Brief: Reproduce verbatim the lines of the records that begin with the line containing "I would be grateful if you could read the current" and continue through the line containing "It says **24.5** µA". Include both of those lines and no others.

(Measurement reading data)
....

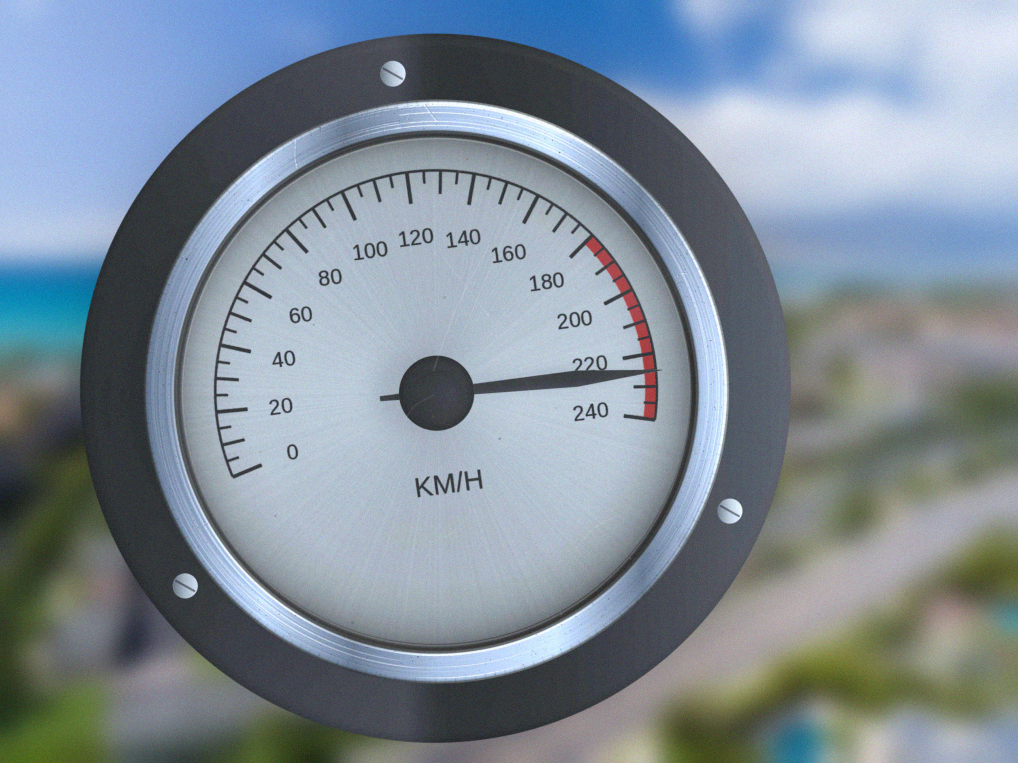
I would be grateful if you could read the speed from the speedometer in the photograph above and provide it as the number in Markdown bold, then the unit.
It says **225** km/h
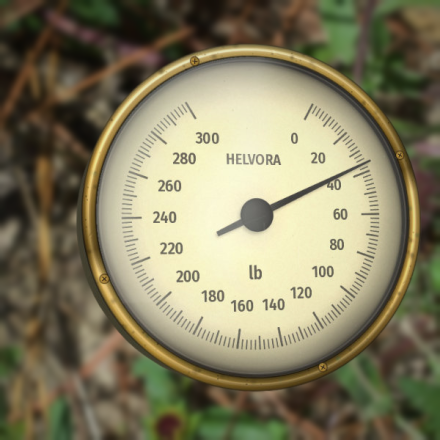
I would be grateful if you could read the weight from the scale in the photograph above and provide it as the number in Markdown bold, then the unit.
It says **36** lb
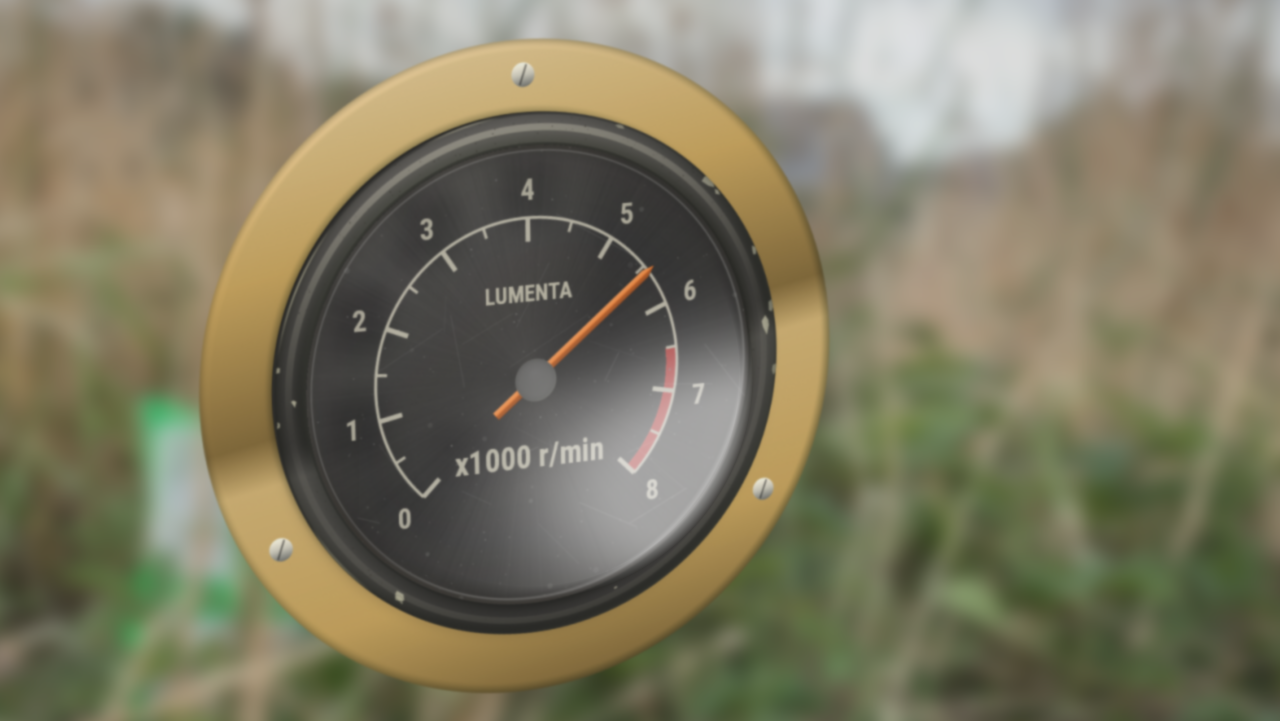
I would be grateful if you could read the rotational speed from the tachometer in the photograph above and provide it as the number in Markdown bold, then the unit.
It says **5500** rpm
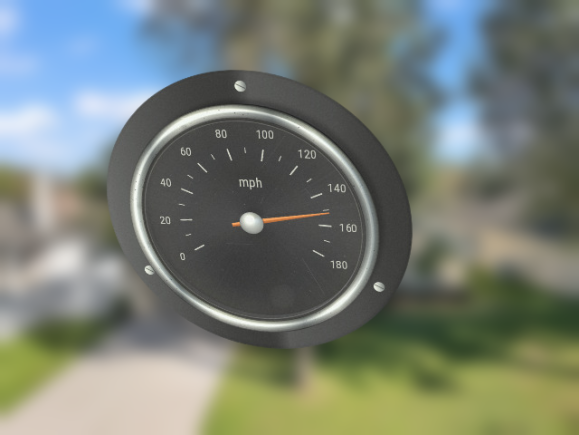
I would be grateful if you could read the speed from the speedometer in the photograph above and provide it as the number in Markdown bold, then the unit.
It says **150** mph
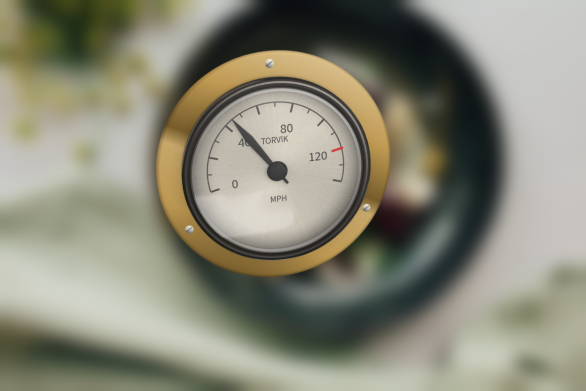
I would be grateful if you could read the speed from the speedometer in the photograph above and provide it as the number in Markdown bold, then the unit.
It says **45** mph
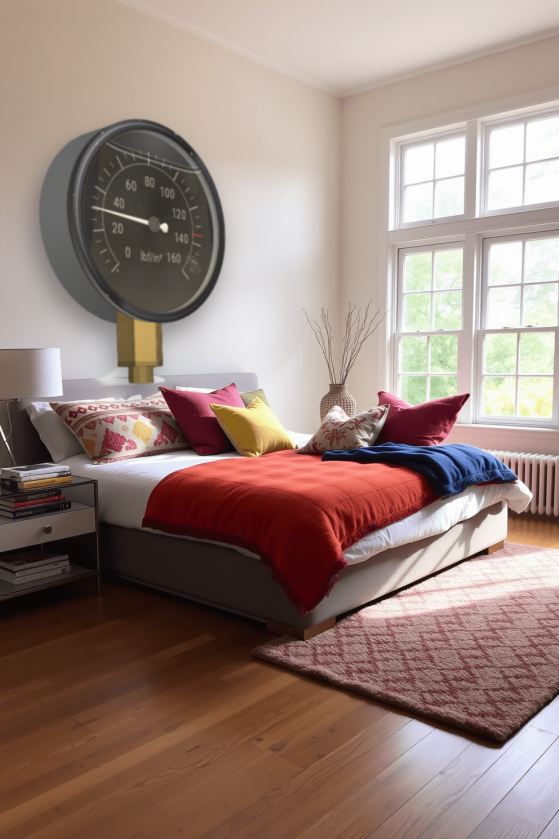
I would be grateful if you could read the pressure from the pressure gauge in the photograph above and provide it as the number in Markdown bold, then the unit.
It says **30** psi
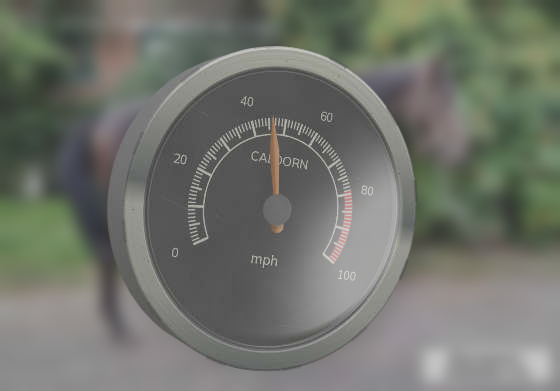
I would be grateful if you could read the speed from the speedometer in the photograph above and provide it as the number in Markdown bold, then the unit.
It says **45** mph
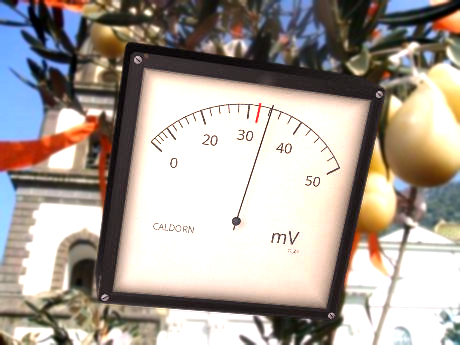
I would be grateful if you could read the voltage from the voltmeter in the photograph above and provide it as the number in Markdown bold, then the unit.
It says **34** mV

....

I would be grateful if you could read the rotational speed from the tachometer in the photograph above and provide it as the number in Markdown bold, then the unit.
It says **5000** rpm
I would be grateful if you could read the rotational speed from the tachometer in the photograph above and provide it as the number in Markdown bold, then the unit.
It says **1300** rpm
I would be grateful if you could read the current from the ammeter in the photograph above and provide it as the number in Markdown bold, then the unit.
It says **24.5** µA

....

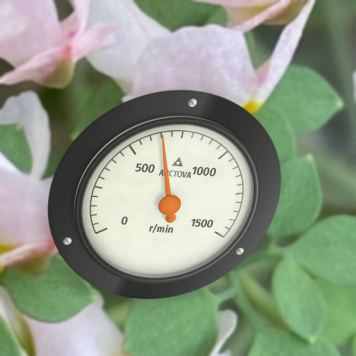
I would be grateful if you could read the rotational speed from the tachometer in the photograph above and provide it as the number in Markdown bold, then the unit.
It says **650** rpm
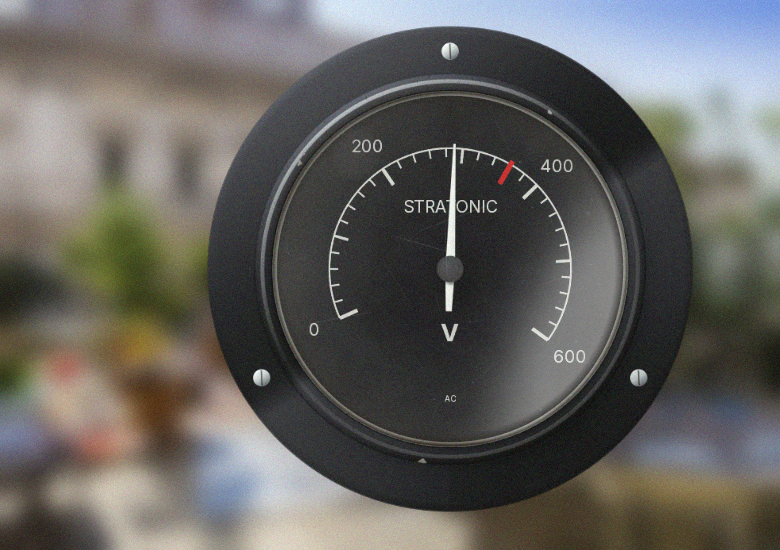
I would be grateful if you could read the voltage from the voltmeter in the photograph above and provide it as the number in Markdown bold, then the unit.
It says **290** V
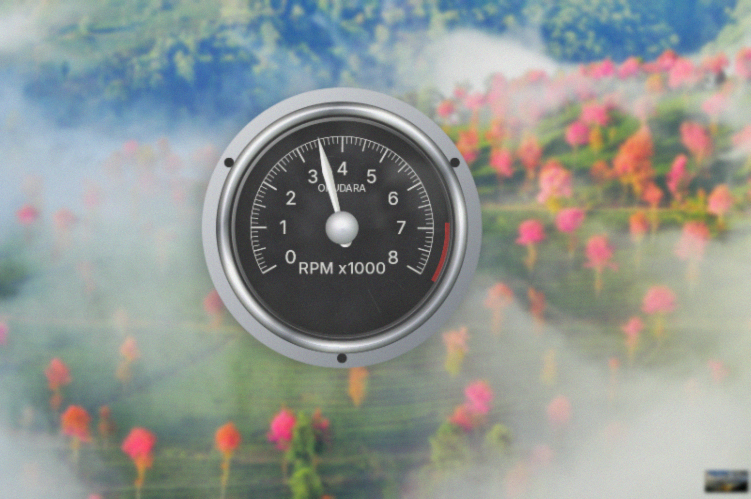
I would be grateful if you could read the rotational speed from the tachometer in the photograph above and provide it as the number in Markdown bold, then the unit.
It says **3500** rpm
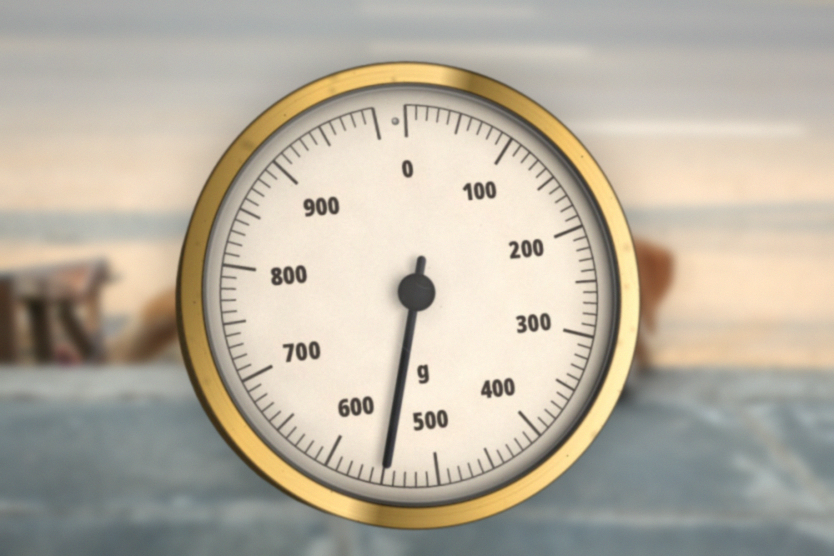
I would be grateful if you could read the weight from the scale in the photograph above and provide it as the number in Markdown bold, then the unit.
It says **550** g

....

Completed exercise:
I would be grateful if you could read the current from the ammeter in the photograph above and provide it as the number in Markdown bold, then the unit.
It says **24.5** µA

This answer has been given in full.